Wednesday, April 20, 2016

Everything is Derivative?

I was reading an article about a case that is about to go to court regarding the possible plagiarism of the song "Stairway to Heaven" from an earlier song by the group Spirit. In the comments on one blog post about it, nearly every commentator expressed the thought that these kinds of cases are silly because, in music, "everything is derivative". Everything has already been done. All songwriters can do is try a different tempo or a different key with new dance moves and new costumes. Right?

This is a long-standing view, indeed. But the poverty of this particular piece of conventional wisdom is illustrated by a comment made by a theorist on counterpoint way back in the early 16th century who asserted that every possible combination had already been used in counterpoint--the hundreds of thousands of possibilities were exhausted. But the irony is that nearly all of those composers whose counterpoint we admire for its brilliance and originality came after this theorist!

At any given moment in time it always seems as if there were no more possibilities, that everything has already been done. But of course this conventional wisdom is conventional because it is the perception of those people who are fundamentally not creative! That is exactly why they think this, because they can't imagine anything new and original.

When Bach sat down to write his Well-Tempered Clavier, there were thousands of preludes and fugues already written. But his very first prelude, while extremely simple, is entirely fresh and original:

Those who are not really creative think that the only path to something original is to add complexity to what is already there. But that doesn't take us very far. The astounding truth is that there are always new ways of making music.
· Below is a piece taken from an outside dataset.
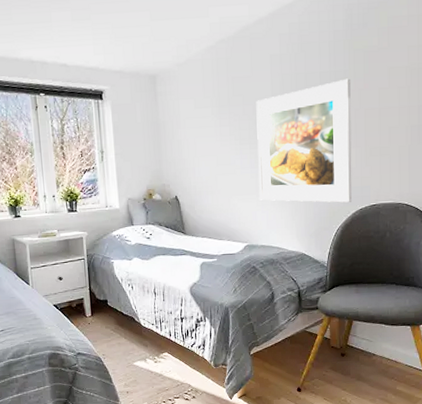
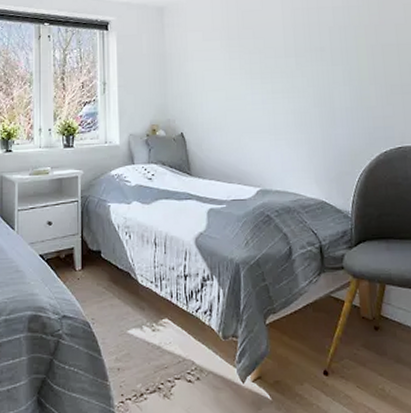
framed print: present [256,78,352,203] -> none [267,14,374,144]

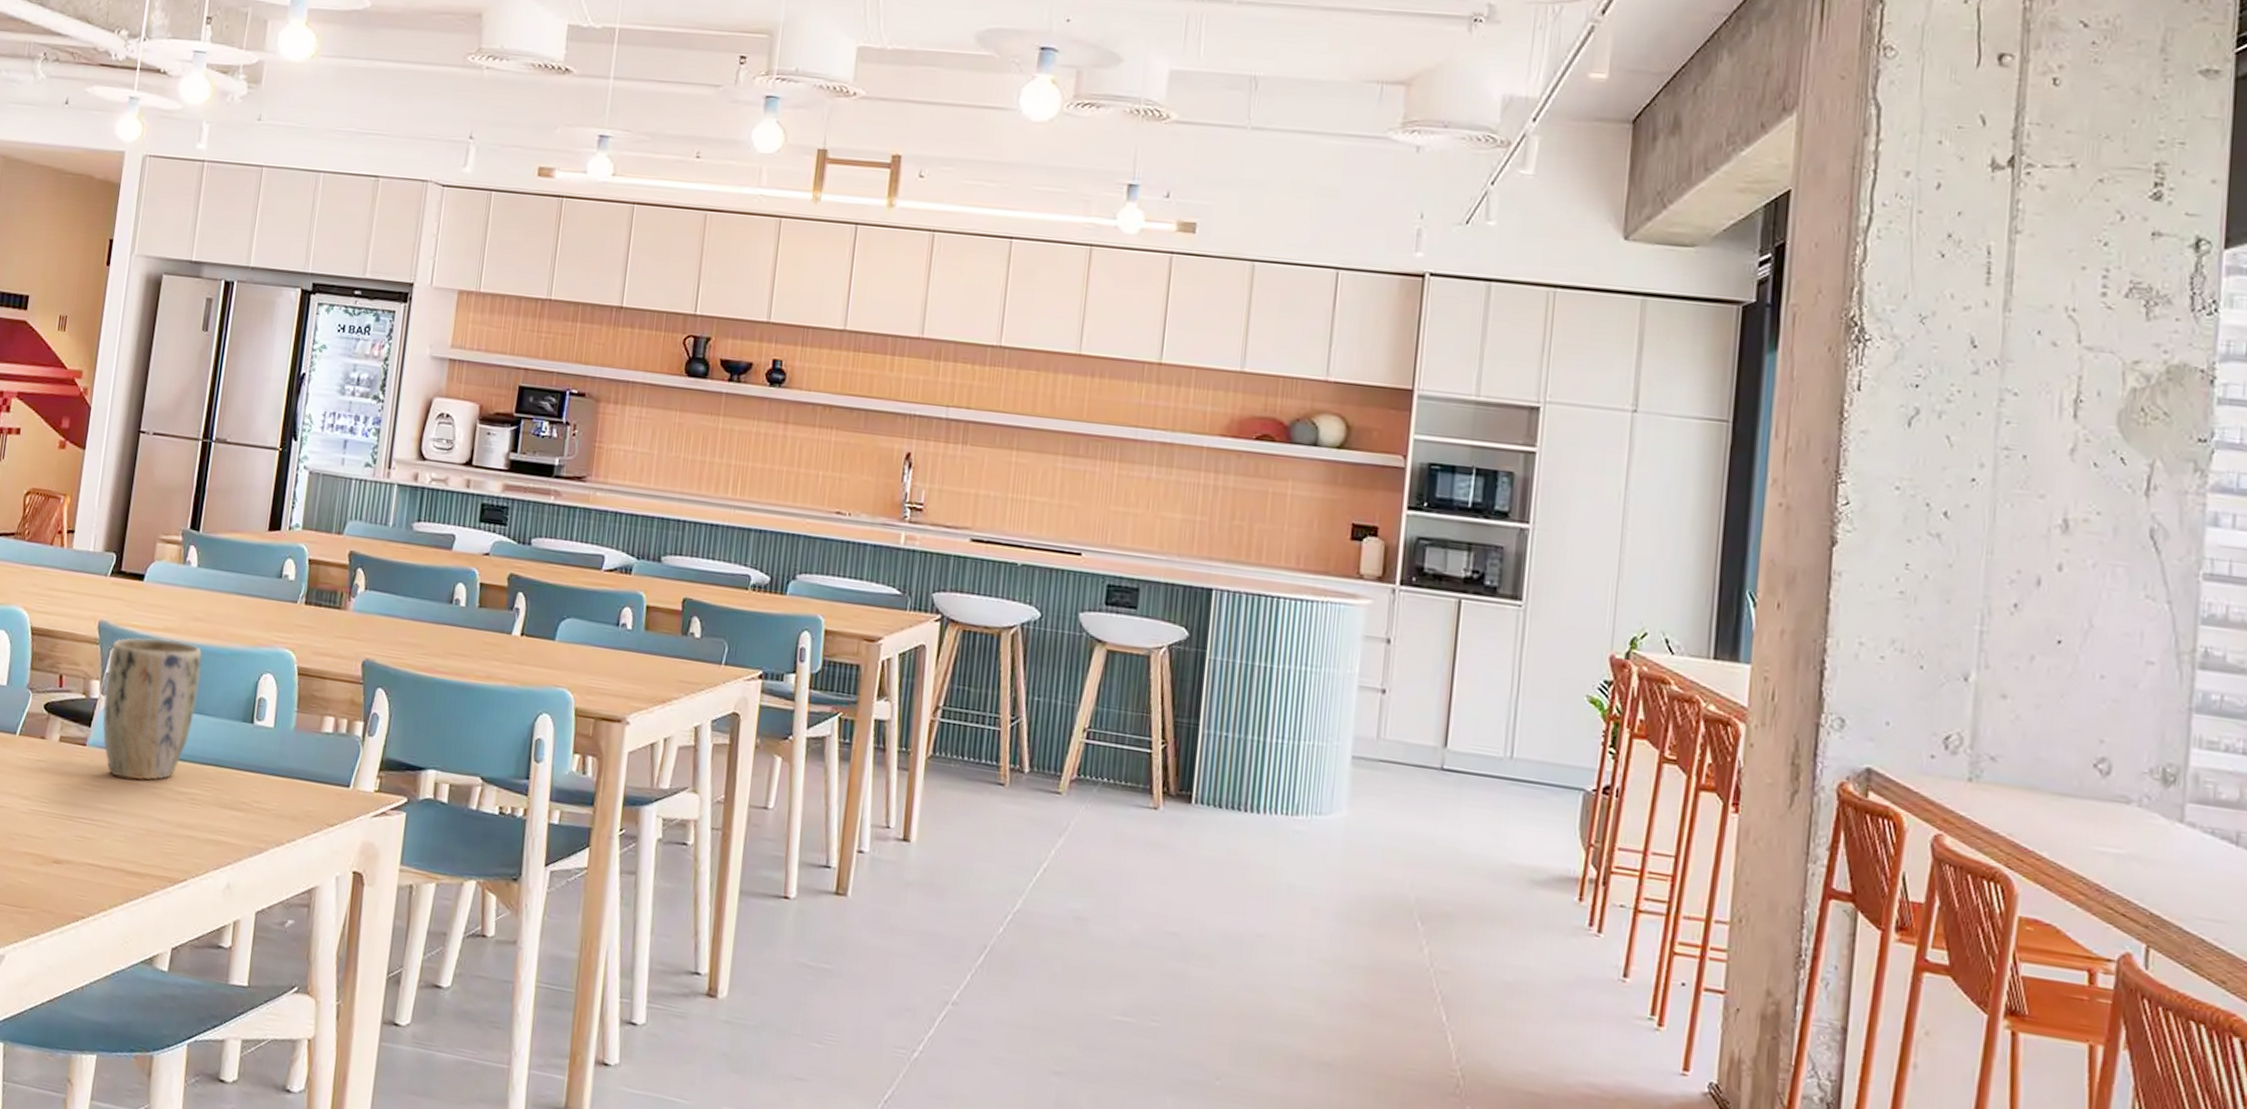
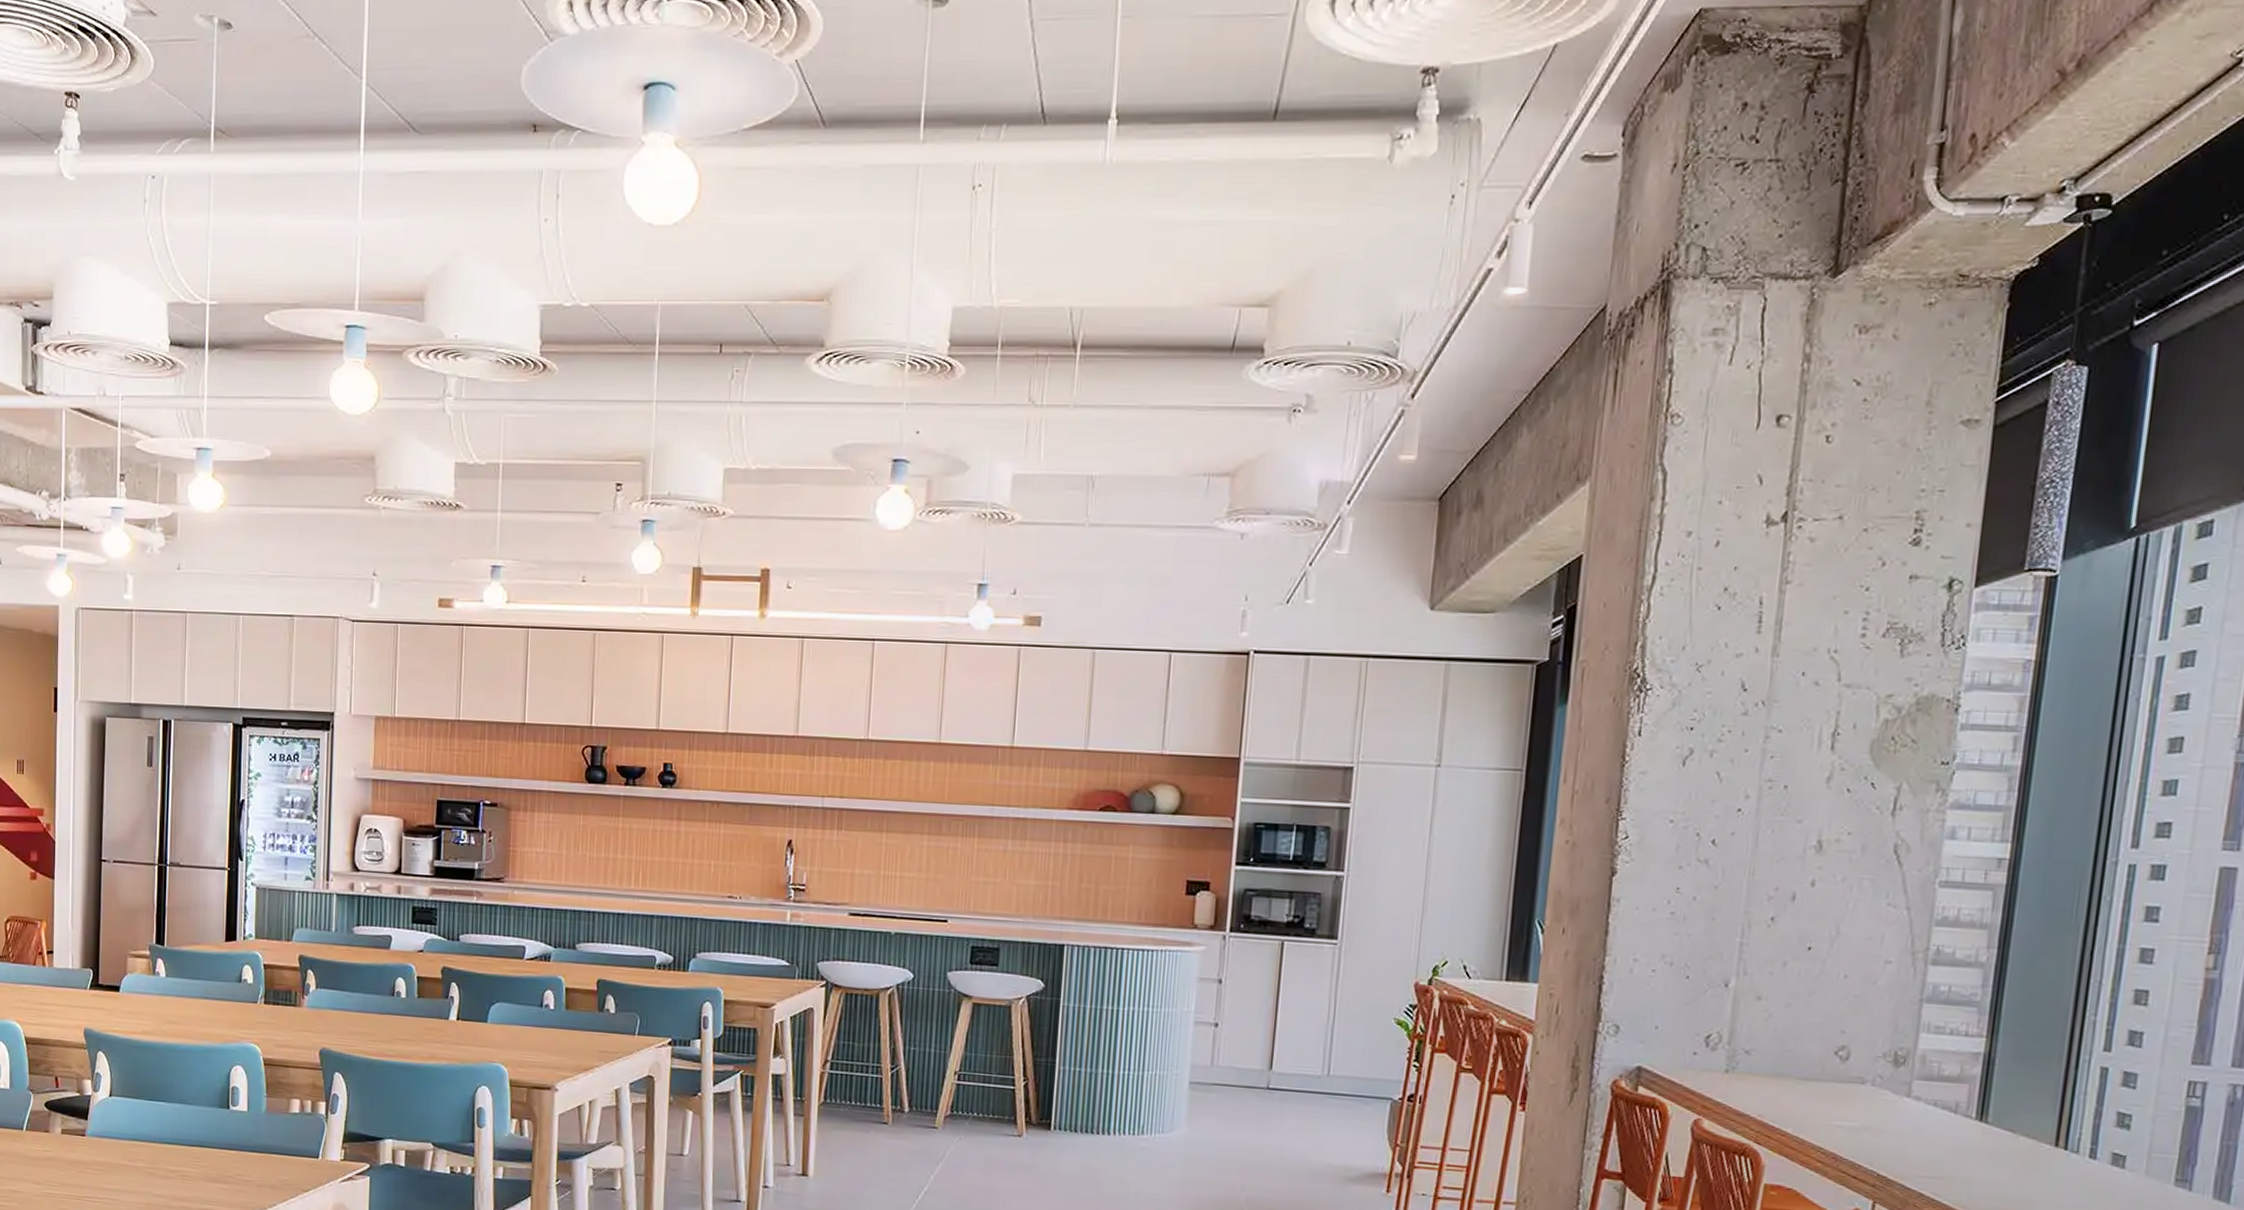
plant pot: present [102,637,202,780] -> none [95,1040,179,1163]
But of course, most music is highly derivative of other music and when the copying is particularly shameless we call it plagiarism. But the best music is always fresh and original and stays fresh and original. Take the beginning of the Rite of Spring:

Audiences in 1913 had never heard anything like that before--and it still sounds new to us even today.

The thing to watch out for is that certain words, like "derivative" have taken on a pejorative quality: in other words, they are always used as an insult. When my theory teacher in undergraduate music school described Sibelius as "derivative" what he meant was that we would not spend any time studying Sibelius because the prevailing ideology of modernism had determined that the only "innovative" composers were those who followed a certain path: Schoenberg, Berg, Webern, etc.

But have a listen to this music by Sibelius and try to show that it is less original--aesthetically--than anything coming from the Second Viennese School:

"Derivative" is negative marketing: it is a description designed to turn you off something, much like the phrase "authentic" when used in connection with performances of early music is designed to be positive marketing: our performance is "authentic" but those other guys are phony.

So when someone says all music is derivative all they are really saying is that they can't imagine anything new or different. But the real challenge is not only to do something fresh, but to do something good! And it doesn't have to be huge. Haydn achieved an interesting novelty in one symphony simply by starting it with a drumroll:

The cool thing about this is that he brings the drumroll back later on.


Jeph said...

Just played the "drum roll" a few weeks ago. The first movement really is a hoot, with the foreboding opening that dissolves into a jig. Delightful as usual with Haydn. Until I played it, I didn't know that the lines the bassoons and celli play in the beginning come back later in diminution. Kind of makes me think he wrote the opening last.
Currently, I'm composing about a half hour of orchestra music for a performance in September. So I'm very engaged with the question of what is "derivative" in music as I try to put something down that people will enjoy, which will also satisfy my inner critic. That's the tough part, right? I find that all my decisions seem to be subject to an inner council, which is made up of past professors, fellow musicians, friends, critics, or perhaps more accurately, my ideas of what those people would/should think. Since I'm writing in a tonal idiom, it can be very dicey to balance the familiar with the fresh. We write to be heard, and the weight of opinion (real or imagined) can be stultifying. But as I write, I find myself thinking that I need not worry; that no one has put together notes and rhythms and instruments in quite the same way as I'm doing right now. Not that I'm some amazing innovator, I'm not. I'm just a unique person, with a particular set of influences, working at a particular time in history. I guess that's "I'm a special snowflake" reasoning, but hey whatever works. Your post today was very encouraging.

Bryan Townsend said...

If something I wrote encourages you, then I am very happy!!

What supports and sustains us all are those musicians we work with and respect. Audiences are sure important, but what they think is perhaps a little less important to us than what our peers think.